As declarações foram feitas pelo ministro nesta terça-feira (23), após encontro com o presidente da empresa Google Brasil, Fábio Coelho. O executivo foi reafirmar apoio ao Marco Civil da Internet, mas não concorda com a mudança que o governo quer fazer no texto, de exigir que as empresas estrangeiras construam data denters no país para armazenar dados dos brasileiros. O ministro respondeu dizendo que vai insistir no tema.
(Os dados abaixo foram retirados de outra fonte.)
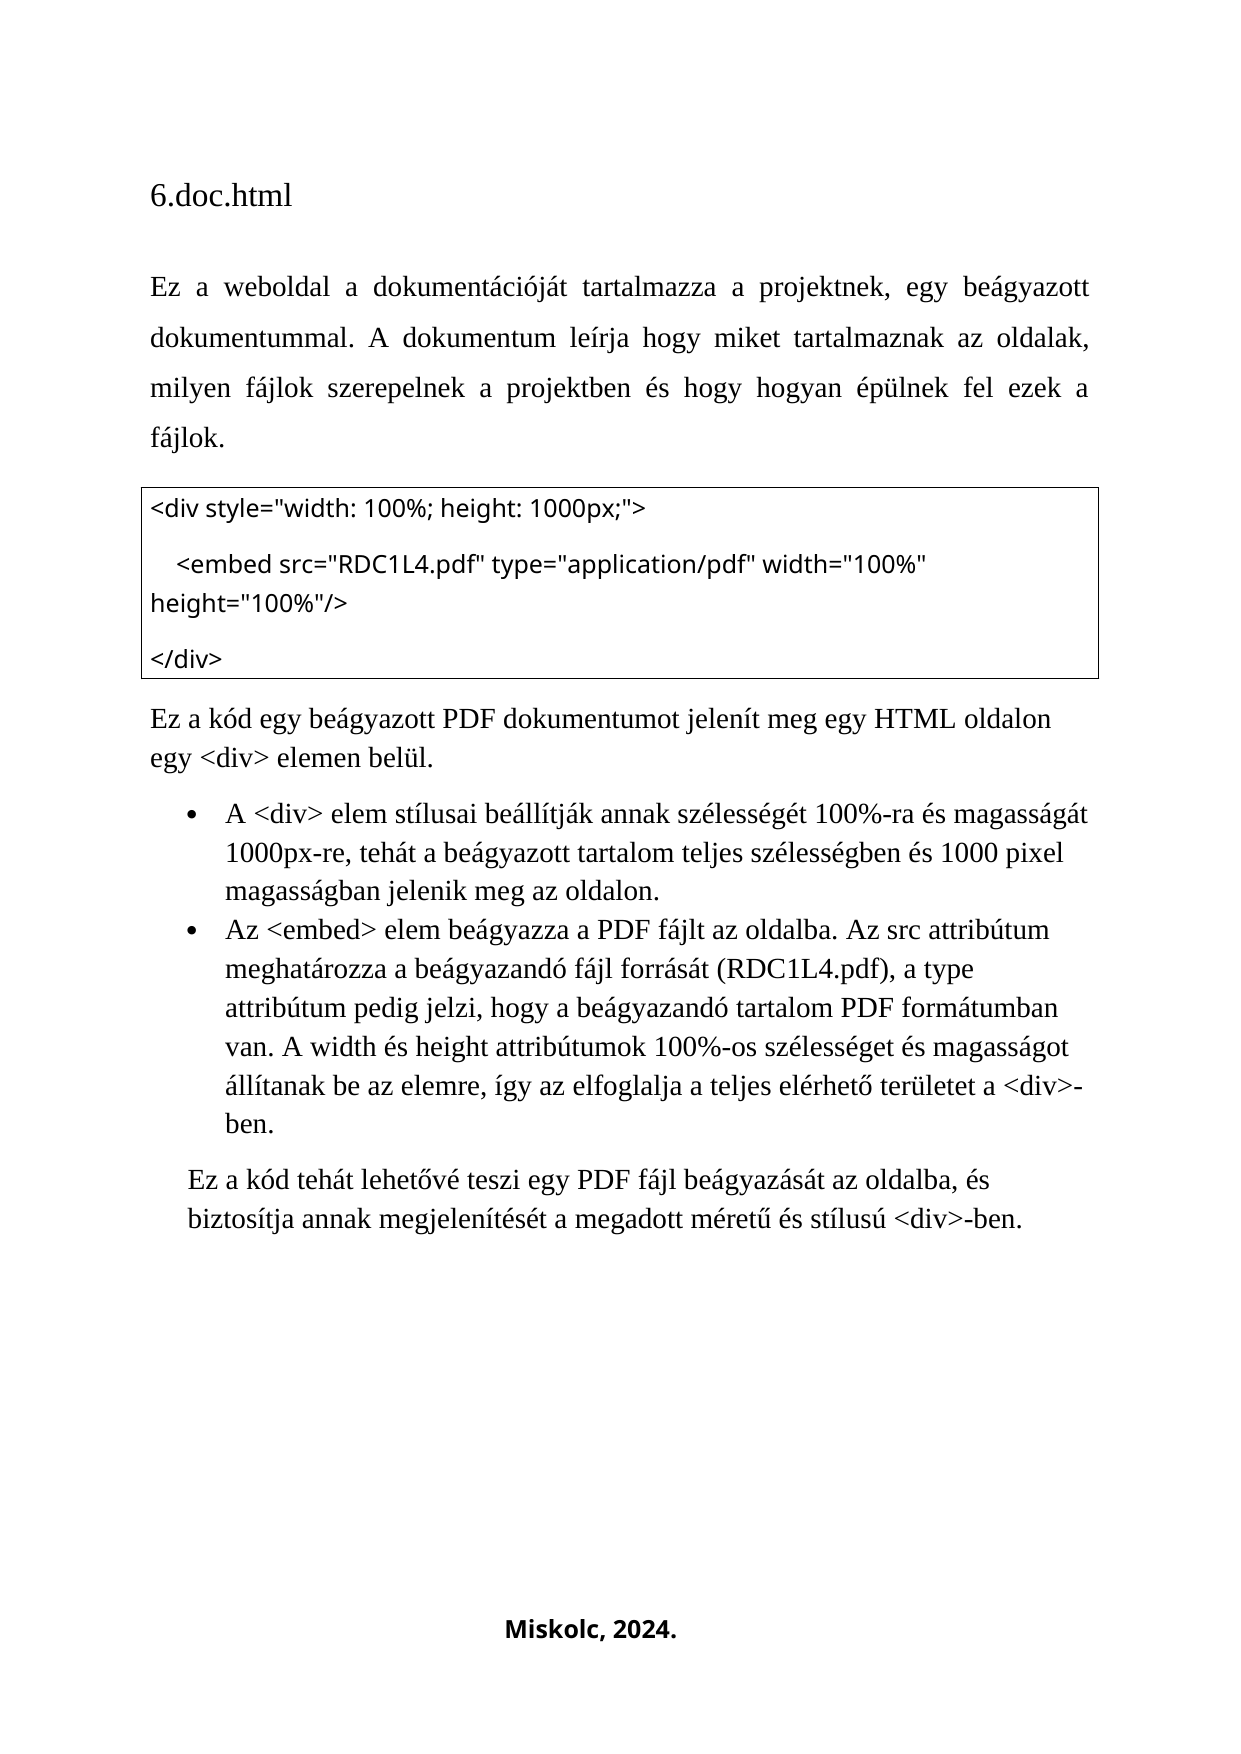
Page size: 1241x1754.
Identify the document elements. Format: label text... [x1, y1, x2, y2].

Os principais pontos de divergências são os artigos que tratam da neutralidade da rede e da guarda de logs pelos provedores. Bernardo, inclusive, já defendeu uma “flexibilização” do ponto que trata da neutralidade de rede, ainda não atendida pelo relator da matéria, deputado Alessandro Molon (PT-RJ).
Segundo fontes do setor, as teles defendem a retirada da palavra “serviços” do Artigo 9, “o responsável pela transmissão, comutação ou roteamento tem o dever de tratar de forma isonômica quaisquer pacotes de dados, sem distinção por conteúdo, origem e destino, serviço, terminal ou aplicativo.”.